[Data entries]
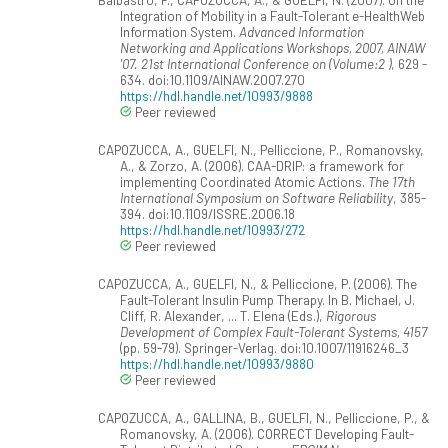
Integration of Mobility in a Fault-Tolerant e-HealthWeb
Information System.
Advanced Information
Networking and Applications Workshops, 2007, AINAW
'07. 21st International Conference on (Volume:2 )
, 629 -
634. doi:10.1109/AINAW.2007.270
https://hdl.handle.net/10993/9888
Peer reviewed
CAPOZUCCA, A., GUELFI, N., Pelliccione, P., Romanovsky,
A., & Zorzo, A. (2006). CAA-DRIP: a framework for
implementing Coordinated Atomic Actions.
The 17th
International Symposium on Software Reliability
, 385-
394. doi:10.1109/ISSRE.2006.18
https://hdl.handle.net/10993/272
Peer reviewed
CAPOZUCCA, A., GUELFI, N., & Pelliccione, P. (2006). The
Fault-Tolerant Insulin Pump Therapy. In B. Michael, J.
Cliff, R. Alexander, ... T. Elena (Eds.),
Rigorous
Development of Complex Fault-Tolerant Systems, 4157
(pp. 59-79). Springer-Verlag. doi:10.1007/11916246_3
https://hdl.handle.net/10993/9880
Peer reviewed
CAPOZUCCA, A., GALLINA, B., GUELFI, N., Pelliccione, P., &
Romanovsky, A. (2006). CORRECT Developing Fault-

Problem details: The lines to return are those with the string "AINAW" in them; copy each from the entries above.

Your response:
Networking and Applications Workshops, 2007, AINAW
634. doi:10.1109/AINAW.2007.270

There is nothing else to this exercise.